How about Orangechello? It's kind of a dessert.


----------



## ChefJune (Jan 3, 2008)

A super tasty and super easy dessert is to peel the oranges (and use the peel for Candied Orange Peel, but that's not part of the recipe)
and slice them about 1/3-inch thick.  Refrigerate them until a half hour before serving, and then drizzle them with the best extra virgin olive oil you have, and a couple of grinds of fresh white pepper.  The taste will surprise you.


----------



## PA Baker (Jan 3, 2008)

This is almost more like really, really sticky sticky buns than french toast, and is oh-so-good!
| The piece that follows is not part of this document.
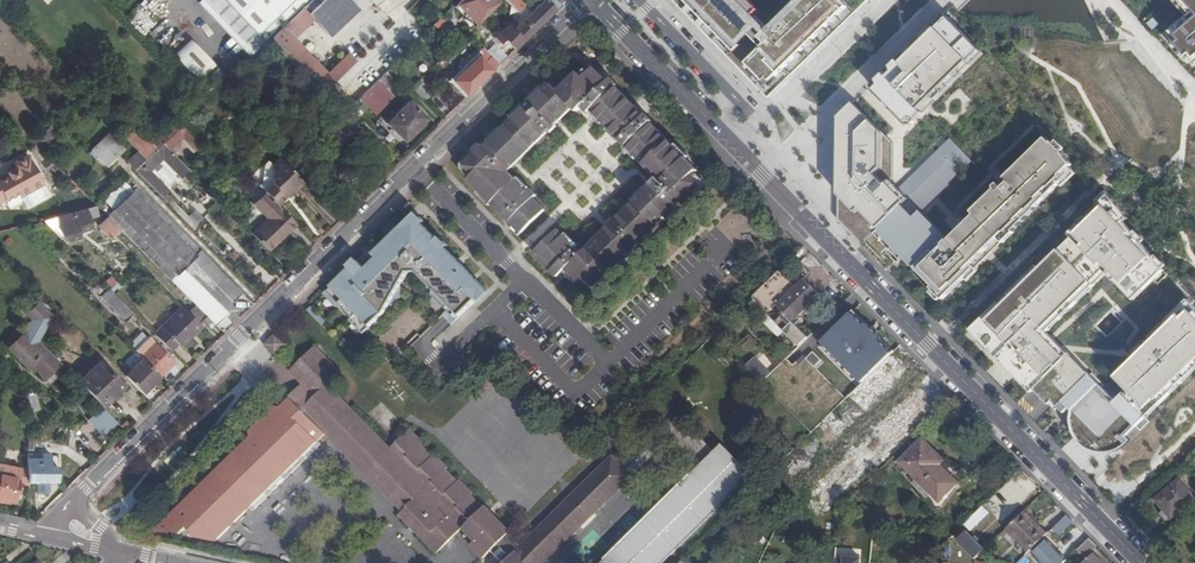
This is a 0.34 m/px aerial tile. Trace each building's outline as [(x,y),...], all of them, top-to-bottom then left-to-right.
[(266,42),(269,39),(280,28),(255,2),(252,0),(225,0),(266,42)] [(255,2),(280,28),(286,23),(302,7),(309,0),(257,0),(255,2)] [(302,7),(314,18),(331,36),(364,6),(371,0),(309,0),(302,7)] [(370,2),(376,9),(385,0),(372,0),(370,2)] [(497,5),(492,0),(462,0),(455,7),(475,27),(493,9),(497,5)] [(514,51),(554,12),(558,8),(550,0),(546,0),(530,15),(519,26),(514,31),(504,41),(514,51)] [(516,0),(504,0),(517,15),(524,8),(517,1),(516,0)] [(763,28),(750,15),(755,10),(745,0),(672,0),(709,37),(732,62),(763,93),(769,99),(806,62),(822,47),(826,43),(836,33),(851,19),(856,14),(869,1),(870,0),(792,0),(763,28)] [(1192,15),(1169,35),(1194,65),(1194,0),(1179,0),(1192,15)] [(297,35),(314,18),(302,7),(286,23),(297,35)] [(530,15),(524,8),(517,15),(512,19),(519,26),(530,15)] [(882,76),(872,86),(907,123),(981,51),(945,15),(882,76)] [(291,40),(297,35),(286,23),(280,28),(291,40)] [(291,40),(280,28),(269,39),(277,47),(290,60),(298,68),(309,57),(291,40)] [(174,55),(199,82),(217,66),(192,39),(174,55)] [(282,67),(290,60),(277,47),(269,54),(282,67)] [(587,48),(578,57),(587,66),(596,58),(587,48)] [(315,64),(304,74),(322,93),(329,86),(355,61),(348,54),(327,75),(315,64)] [(315,64),(309,57),(298,68),(304,74),(315,64)] [(460,70),(477,87),(483,81),(489,75),(473,58),(460,70)] [(267,64),(262,69),(271,78),(276,73),(267,64)] [(511,222),(522,234),(547,210),(535,198),(539,194),(532,187),(528,191),(510,172),(550,132),(551,134),(558,127),(557,126),(575,108),(579,112),(584,107),(590,113),(592,110),(658,179),(583,253),(560,229),(535,254),(545,264),(558,278),(567,269),(578,281),(581,278),(593,291),(683,203),(686,207),(693,200),(691,198),(703,186),(693,175),(698,170),(677,148),(652,123),(654,121),(647,114),(645,116),(638,109),(602,72),(597,67),(584,78),(579,73),(559,92),(550,83),(541,91),(484,147),(480,143),(477,147),(474,150),(478,153),(465,165),(475,175),(469,179),(479,189),(484,194),(503,213),(511,222)] [(434,97),(420,82),(412,89),(427,105),(434,97)] [(390,97),(377,83),(376,83),(356,103),(369,117),(390,97)] [(351,108),(329,86),(322,93),(343,115),(351,108)] [(852,235),(862,245),(909,200),(898,189),(891,181),(893,180),(894,144),(854,103),(840,117),(839,165),(839,170),(839,175),(839,208),(838,221),(842,225),(852,235)] [(408,104),(386,124),(403,141),(412,133),(424,121),(408,104)] [(162,142),(172,152),(184,140),(191,146),(199,138),(197,136),(204,130),(190,115),(185,121),(178,127),(162,142)] [(356,146),(365,137),(343,115),(323,134),(345,156),(356,146)] [(162,142),(178,127),(169,119),(149,139),(157,148),(162,142)] [(157,148),(149,139),(131,121),(120,133),(138,151),(145,158),(157,148)] [(58,132),(51,125),(35,142),(42,149),(58,132)] [(107,132),(92,149),(107,163),(113,156),(122,146),(107,132)] [(909,200),(862,245),(868,252),(875,258),(879,263),(887,271),(904,255),(912,262),(916,267),(916,268),(945,299),(976,268),(973,265),(988,250),(992,253),(994,252),(1045,201),(1044,200),(1071,174),(1067,170),(1073,165),(1054,143),(1053,144),(1047,138),(1006,178),(1010,182),(1004,189),(1000,184),(995,188),(997,189),(973,212),(976,215),(949,241),(921,212),(973,162),(960,150),(942,168),(909,200)] [(950,139),(931,157),(942,168),(960,150),(950,139)] [(181,178),(189,170),(172,152),(162,142),(157,148),(145,158),(135,169),(161,196),(169,189),(150,170),(156,164),(162,159),(181,178)] [(127,161),(135,169),(145,158),(138,151),(127,161)] [(4,199),(5,201),(7,200),(18,194),(20,197),(35,190),(34,187),(44,183),(29,156),(15,162),(16,167),(7,171),(10,176),(0,181),(0,202),(4,199)] [(898,189),(909,200),(942,168),(931,157),(898,189)] [(284,195),(275,204),(289,218),(298,208),(304,202),(307,205),(309,203),(317,196),(292,170),(282,179),(284,181),(284,188),(284,195)] [(96,187),(87,195),(97,205),(106,196),(96,187)] [(277,187),(268,197),(275,204),(284,195),(284,188),(277,187)] [(260,188),(252,196),(258,203),(267,195),(260,188)] [(1105,190),(1101,194),(1106,199),(1069,235),(1073,238),(1040,269),(1037,266),(971,331),(1010,371),(1016,377),(1030,391),(1032,393),(1035,390),(1051,406),(1052,407),(1056,411),(1059,407),(1065,414),(1070,408),(1073,411),(1072,415),(1072,422),(1072,426),(1074,431),(1076,436),(1080,442),(1084,446),(1088,449),(1096,453),(1101,454),(1107,454),(1111,454),(1117,453),(1120,451),(1126,446),(1123,441),(1132,431),(1136,436),(1146,426),(1141,422),(1194,370),(1194,307),(1189,300),(1150,338),(1153,341),(1116,378),(1129,390),(1117,402),(1103,388),(1105,386),(1093,374),(1091,377),(1047,332),(1108,274),(1134,301),(1164,270),(1124,222),(1129,218),(1105,190)] [(237,298),(243,293),(201,250),(196,256),(133,192),(113,211),(176,275),(184,269),(192,261),(233,302),(237,298)] [(281,240),(296,225),(289,218),(275,204),(268,197),(267,195),(258,203),(256,205),(272,221),(254,238),(268,252),(281,240)] [(172,199),(168,203),(192,229),(197,224),(172,199)] [(300,211),(307,205),(304,202),(298,208),(300,211)] [(99,217),(95,206),(43,220),(59,237),(94,228),(91,220),(99,217)] [(228,314),(184,269),(176,275),(113,211),(108,217),(109,217),(217,325),(228,314)] [(425,223),(416,214),(369,261),(365,256),(363,258),(325,295),(338,309),(342,306),(354,319),(351,321),(364,335),(407,293),(401,287),(409,273),(418,273),(436,291),(431,296),(448,312),(443,316),(452,326),(478,301),(481,303),(490,293),(479,282),(466,269),(455,258),(446,249),(449,247),(447,244),(443,240),(440,238),(437,240),(433,235),(431,233),(423,225),(425,223)] [(122,239),(126,235),(109,217),(99,227),(111,239),(113,237),(119,243),(122,239)] [(992,253),(988,250),(973,265),(976,268),(992,253)] [(796,288),(780,271),(752,299),(799,347),(808,337),(794,323),(820,297),(812,288),(804,280),(796,288)] [(127,323),(134,315),(110,289),(109,289),(100,297),(127,323)] [(44,380),(61,364),(40,341),(53,317),(49,315),(38,304),(27,315),(32,320),(27,328),(27,329),(28,330),(9,348),(28,368),(30,365),(44,380)] [(194,335),(201,327),(195,320),(189,314),(181,307),(153,334),(170,352),(179,344),(180,346),(186,340),(190,336),(189,334),(191,331),(194,335)] [(196,307),(189,314),(195,320),(202,314),(196,307)] [(312,308),(308,312),(323,326),(326,323),(312,308)] [(854,311),(851,313),(864,326),(867,324),(854,311)] [(892,355),(892,354),(879,341),(881,339),(876,333),(874,335),(870,331),(872,329),(869,326),(867,324),(864,326),(851,313),(822,342),(827,348),(858,378),(863,383),(892,355)] [(279,335),(267,348),(279,360),(291,347),(279,335)] [(879,341),(892,354),(895,352),(881,339),(879,341)] [(155,345),(141,359),(143,360),(168,370),(173,364),(155,345)] [(251,439),(158,530),(184,536),(192,529),(198,535),(194,538),(219,544),(253,510),(256,514),(325,448),(321,444),(329,436),(304,410),(318,395),(344,421),(354,410),(329,385),(341,373),(316,347),(290,372),(303,386),(290,398),(292,399),(282,409),(276,408),(250,433),(251,439)] [(858,378),(827,348),(825,350),(855,381),(858,378)] [(762,383),(811,433),(827,418),(833,412),(846,399),(815,368),(822,361),(813,352),(806,359),(803,356),(793,366),(786,359),(762,383)] [(755,358),(746,366),(760,380),(769,372),(755,358)] [(151,387),(143,360),(125,378),(142,396),(151,387)] [(100,363),(79,383),(102,408),(114,396),(124,387),(100,363)] [(35,400),(39,396),(34,390),(29,394),(35,400)] [(392,448),(354,410),(344,421),(318,395),(304,410),(329,436),(366,474),(392,448)] [(905,441),(932,416),(916,400),(889,425),(905,441)] [(669,438),(699,468),(716,452),(679,416),(663,432),(665,433),(669,438)] [(94,438),(83,427),(75,435),(86,447),(90,442),(94,438)] [(491,551),(492,553),(510,535),(509,534),(512,531),(486,506),(484,509),(472,496),(474,493),(461,481),(459,483),(447,470),(449,468),(436,455),(434,457),(422,446),(424,443),(411,430),(398,443),(402,447),(395,453),(392,448),(366,474),(404,513),(400,516),(438,555),(466,527),(479,540),(470,547),(483,560),(491,551)] [(665,433),(627,472),(631,476),(669,438),(665,433)] [(924,439),(900,462),(917,479),(913,483),(928,499),(932,495),(940,502),(959,483),(941,466),(946,461),(942,457),(924,439)] [(398,443),(392,448),(395,453),(402,447),(398,443)] [(723,445),(716,452),(699,468),(692,475),(694,479),(610,562),(606,559),(602,562),(666,562),(754,476),(723,445)] [(619,450),(611,457),(624,469),(631,462),(619,450)] [(44,457),(29,458),(30,471),(30,484),(40,483),(40,492),(49,492),(49,483),(54,483),(60,482),(59,456),(51,456),(51,468),(44,468),(44,457)] [(510,535),(492,553),(502,562),(543,562),(551,555),(631,476),(627,472),(624,469),(611,457),(521,546),(510,535)] [(1,501),(7,503),(15,504),(17,494),(23,469),(0,464),(0,498),(2,498),(1,501)] [(30,471),(23,469),(17,494),(20,494),(23,484),(30,486),(30,471)] [(1163,509),(1172,519),(1194,499),(1180,481),(1156,501),(1163,509)] [(851,509),(861,500),(856,494),(846,504),(851,509)] [(1038,521),(1027,510),(1024,513),(1035,524),(1038,521)] [(1010,527),(1031,551),(1049,533),(1038,521),(1035,524),(1024,513),(1010,527)] [(979,522),(973,516),(965,524),(971,530),(979,522)] [(1056,538),(1072,522),(1066,516),(1054,528),(1056,531),(1053,535),(1056,538)] [(968,533),(971,530),(965,524),(953,536),(959,542),(968,533)] [(976,560),(985,551),(976,542),(968,533),(959,542),(968,552),(964,557),(969,562),(976,562),(976,560)] [(1085,559),(1097,547),(1090,540),(1078,551),(1085,559)] [(1068,562),(1058,551),(1048,541),(1034,553),(1043,562),(1066,562),(1068,562)] [(835,557),(835,562),(861,562),(862,556),(846,554),(846,558),(835,557)]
Orange-Pecan French Toast Casserole

Enjoy that orange tree of yours, jkath!  I just heard on the news today that with the cold spell they're having in FL, we can expect a huge jump in citrus prices!


----------



## ChefJune (Jan 3, 2008)

PA Baker said:


> This is almost more like really, really sticky sticky buns than french toast, and is oh-so-good! Orange-Pecan French Toast Casserole
> 
> Enjoy that orange tree of yours, jkath! I just heard on the news today that with the cold spell they're having in FL, we can expect a huge jump in citrus prices!


 
...and _last year_ it was the freeze in CA that made the price of lemons go sky high!


----------